I'd also post up about the demand in the legal section on here - there's already been some great advice on this thread but if you post up something with more of the specifics I bet it could also provide some useful help.

As for your awful bil - you're right, he has done a mean bitchy thing by copying in your family and for being so rude about something that he had offered previously. Just ignore him from here on - once you have sorted out why you paid funeral costs and he didn't - and if the estate should have done. Maybe the estate did pay up - even to him if he told them that he'd paid and forgot to mention that you we're the ones that actually paid the cash out.

I'd definitely be reporting him to his professional body - his email is proof enough that he contacted the council on your behalf, because either he did contact them which is bad - or he didn't and lied to you... Also refusing to pay for things because the funeral home might forget is an appalling attitude for somebody supposed to be honest in financial services!

DustBunnyFarmer · 03/04/2014 14:27

Your BIL is a cunt of the highest order.

Just wanted to suggest that when FIL pops his clogs your H refuses to contribute to funeral costs on the basis he met 2/3 of MIL's so has paid his share, though the others are right about funeral costs usually being met from the estate (if there is one). A rum do on all fronts.

DustBunnyFarmer · 03/04/2014 14:29

I forgot to say how lovely your little family sounds. I know who I'd rather be stuck on a desert island with. Good luck with baby #2.

Pobblewhohasnotoes · 03/04/2014 14:48

You know what, I bet your bil has been waiting for the day you ask, just so he could say no. He sounds that spiteful.

I'm shocked that a council could just bill people for £25k!

Iworrymyselftosleep · 03/04/2014 15:09

Back in the day I was the person who sent out letters like this for a LA - certainly sums like this weren't unusual. Im NOT supporting that btw - just saying that it did happen regularly to people who bought ex LA flats in a block. I was a naive twenty yo temp and I couldn't believe it. Some blocks had two or three different repair schemes and the homeowners had to pay their pro rata share of each scheme. I hated the job and quit as soon I could. It was a council in the north of London.
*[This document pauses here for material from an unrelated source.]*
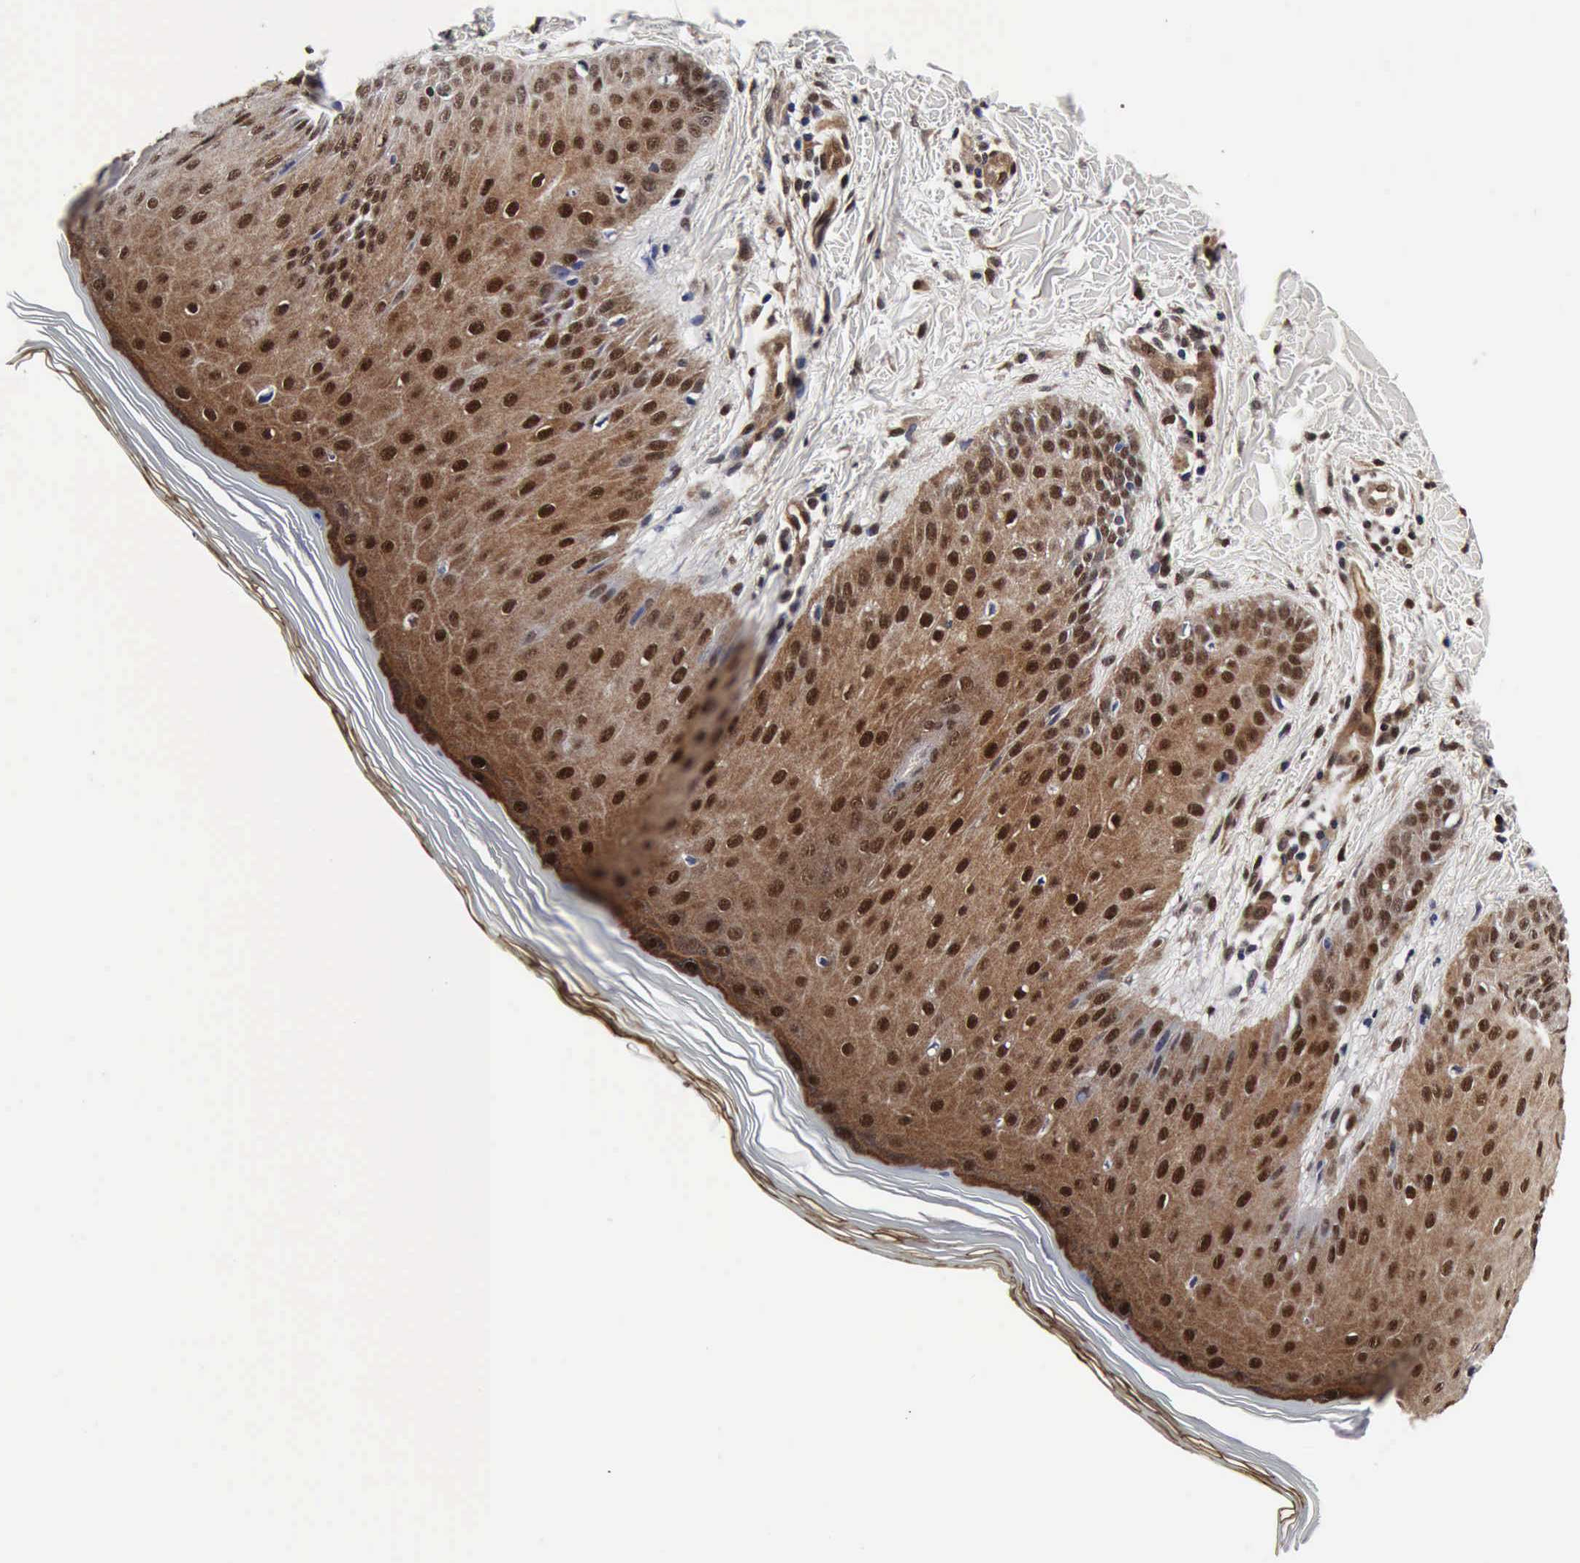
{"staining": {"intensity": "moderate", "quantity": ">75%", "location": "cytoplasmic/membranous,nuclear"}, "tissue": "skin", "cell_type": "Epidermal cells", "image_type": "normal", "snomed": [{"axis": "morphology", "description": "Normal tissue, NOS"}, {"axis": "morphology", "description": "Inflammation, NOS"}, {"axis": "topography", "description": "Soft tissue"}, {"axis": "topography", "description": "Anal"}], "caption": "Immunohistochemical staining of unremarkable human skin reveals moderate cytoplasmic/membranous,nuclear protein expression in about >75% of epidermal cells.", "gene": "UBC", "patient": {"sex": "female", "age": 15}}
BIL has definitely broken data protection rules if he has been speaking to the LA on your behalf without your permission.

I hope you get better terms veg.

KathrynJaneway · 03/04/2014 15:20

You can't buy class and he's just proved that!! What an ignoramus!!

Can't believe that bill, it just seems so outlandish. What kind of 'works'?

ineedabodytransplant · 03/04/2014 16:18

Keep things simple - do what AF suggested

CoilRegret · 03/04/2014 16:22

This reply has been deleted

Message withdrawn at poster's request.

Pleasejustgo · 03/04/2014 16:25

Are you sure your BIL actually I as wealthy as he makes out? Sounds to me as though he probably doesn't have the funds and is too up his own arse to admit it.